Mr. Dailey claims that the defendant members of the Glenwood Springs City Council promulgated unconstitutional ordinances concerning vagrancy and homeless persons. However, Plaintiff does not cite to the specific ordinances, or state any facts to show why the ordinances fail to pass constitutional muster. And, Plaintiff does not allege any other facts to show that Defendants Bershenyi, Stuges, Steckler, Leahy and Gamba were personally involved in a deprivation of his constitutional rights. Accordingly, those Defendants are improper parties to this action and will be dismissed.

Defendants McKinney and Edmonds, the mayor and mayor pro-tem, will also be dismissed because Mr. Dailey does not allege any facts to show that the supervisory Defendants personally caused a deprivation of his constitutional rights.

Mr. Dailey complains of several specific instances of police harassment, but he does not identify, or name as Defendants, the individual police officers who allegedly violated his constitutional rights. Instead, Plaintiff sues Defendant Wilson, the chief of police, but he does not explain how the chief was involved in any of the alleged police misconduct that he describes in the Complaint. Mr. Wilson cannot be held liable simply because of his supervisory status. See Iqbal. Therefore, Mr. Wilson is an improper party to this action and will be dismissed.

It is not clear whether Mr.
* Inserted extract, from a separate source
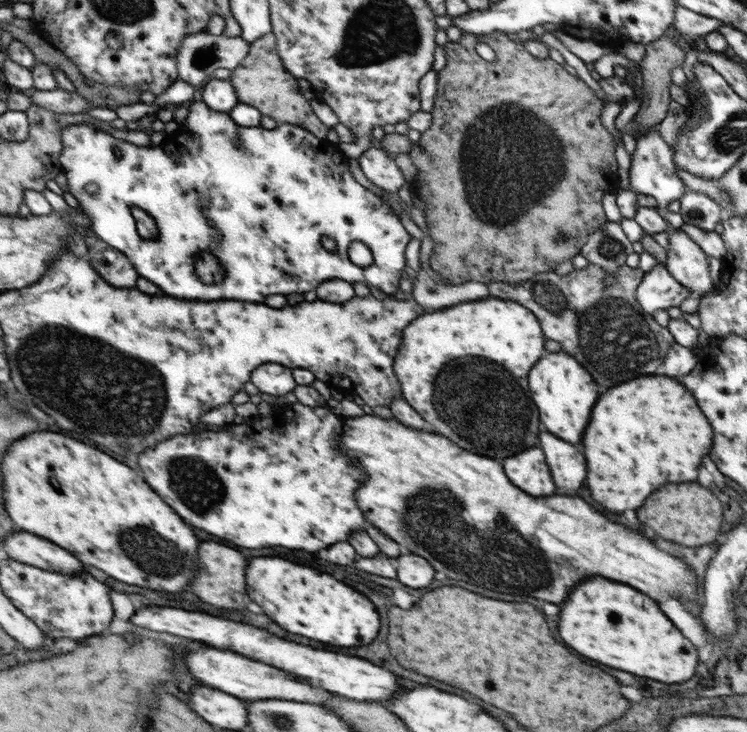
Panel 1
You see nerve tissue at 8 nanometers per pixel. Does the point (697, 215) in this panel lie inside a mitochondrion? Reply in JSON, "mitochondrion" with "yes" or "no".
{"mitochondrion":"yes"}

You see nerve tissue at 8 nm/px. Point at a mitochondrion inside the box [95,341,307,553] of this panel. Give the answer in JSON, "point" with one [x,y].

Dailey brings any of his claims against the Defendants in their official capacities. An official capacity suit would be construed against the City of Glenwood Springs. See Hafer v. Melo, 502 U.S. 21, 25 (1991) (stating that claims asserted against government officials in their official capacities are construed as claims against the governmental entity). To hold the City of Glenwood Springs liable under § 1983, Plaintiff must allege facts to show that an unconstitutional policy or custom exists and that there is a direct causal link between the policy or custom and the injury alleged. City of Canton, Ohio v. Harris, 489 U.S. 378, 385 (1989); Myers v. Oklahoma County Bd. of County Comm'rs, 151 F.3d 1313, 1316-20 (10th Cir. 1998). Municipalities are not liable under 42 U.S.C. § 1983 solely because their employees inflict injury on a plaintiff. Monell v. New York City Dep't of Social Servs., 436 U.S. 658, 694 (1978); Hinton v. City of Elwood, Kan., 997 F.2d 774, 782 (10th Cir. 1993). Plaintiff cannot state a claim for relief under § 1983 merely by pointing to isolated incidents. See Monell, 436 U.S. at 694.

Although Mr. Dailey complains of several instances of alleged police harassment, he does not allege sufficient facts to link the police actions to an unlawful municipal policy or custom. However, because it is not clear that Plaintiff intended to sue the Defendants in their official capacities, the Court will dismiss any official capacity claims without prejudice. The Court is not inclined to grant Plaintiff a second opportunity to amend his pleading, given that he did not file anything in response to the December 1 Order. Accordingly, it is

ORDERED that the § 1983 claims against the Defendants, sued in their individual capacities, are DISMISSED WITH PREJUDICE, for the reasons discussed above. It is

FURTHER ORDERED that any official capacity claims are DISMISSED WITHOUT PREJUDICE. It is

FURTHER ORDERED that this action is DISMISSED in its entirety. It is

FURTHER ORDERED that leave to proceed in forma pauperis is denied for the purpose of appeal. The Court certifies pursuant to 28 U.S.C. § 1915(a)(3) that any appeal from this order would not be taken in good faith. See Coppedge v. United States, 369 U.S. 438 (1962). If Mr. Dailey files a notice of appeal he must also pay the full $505 appellate filing fee or file a motion to proceed in forma pauperis in the United States Court of Appeals for the Tenth Circuit within thirty days in accordance with Fed. R. App. P. 24.